Molecular cross-talk between ER and ID4 in breast cancer

Daniela Nasif¹, María Roqué², María Teresita Branham¹



Inhibitor of differentiation (ID) 4, a member of the ID family, has been shown to act as a tumor suppressor and as an oncogene in breast cancer. Our group has investigated this apparent discordant information and has found evidence that ID4 acts as a tumor suppressor only in estrogen receptor ER+ tumors and as an oncogene only in ER- tumors. Here we focus on ID4’s tumor suppressor role and further investigate why ID4 is aberrantly methylated exclusively in ER+ tumors. EZH2 is a histone methyltransferase involved in the tri-methylation of lysine 27 on histone 3 (H3K27me3) and also promotes DNA methylation via DNMT recruitment.
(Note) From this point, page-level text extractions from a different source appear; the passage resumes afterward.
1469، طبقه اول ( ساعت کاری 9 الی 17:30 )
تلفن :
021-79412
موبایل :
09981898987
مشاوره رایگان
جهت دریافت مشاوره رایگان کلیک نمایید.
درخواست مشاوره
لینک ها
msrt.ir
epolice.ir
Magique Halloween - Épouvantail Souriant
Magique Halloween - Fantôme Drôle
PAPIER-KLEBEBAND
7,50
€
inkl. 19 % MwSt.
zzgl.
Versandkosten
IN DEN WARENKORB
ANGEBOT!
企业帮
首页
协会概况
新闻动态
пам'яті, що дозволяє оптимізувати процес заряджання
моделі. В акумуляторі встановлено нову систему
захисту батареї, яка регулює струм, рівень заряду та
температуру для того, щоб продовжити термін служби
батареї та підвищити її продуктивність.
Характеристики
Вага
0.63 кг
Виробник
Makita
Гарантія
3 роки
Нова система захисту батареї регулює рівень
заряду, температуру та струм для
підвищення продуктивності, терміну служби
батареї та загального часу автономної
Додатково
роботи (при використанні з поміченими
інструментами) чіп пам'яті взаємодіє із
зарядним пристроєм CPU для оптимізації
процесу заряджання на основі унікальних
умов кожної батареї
In breast cancer EZH2 is overexpressed and downregulates the expression of tumor suppressor genes via increased promoter H3K27me3. Since ID4 is hyper-methylated in ER+ tumors and since EZH2 expression is induced by estradiol we hypothesize that estradiol induces ID4 methylation through EZH2. We performed siRNA (EZH2), immunofluorescence and chromatin immunoprecipitation (CHIP) experiments in MCF7 breast cancer cell lines. Our results show that EZH2 regulates ID4 expression as confirmed by siRNA experiments, that estrogen treatment increases EZH2 expression and CHIP experiments reveal that estrogen administration increases EZH2 and H3K27me3 marks on ID4 promoter. Taken together our results show for the first time that estradiol induces ID4 methylation trough EZH2 in breast cancer cell lines.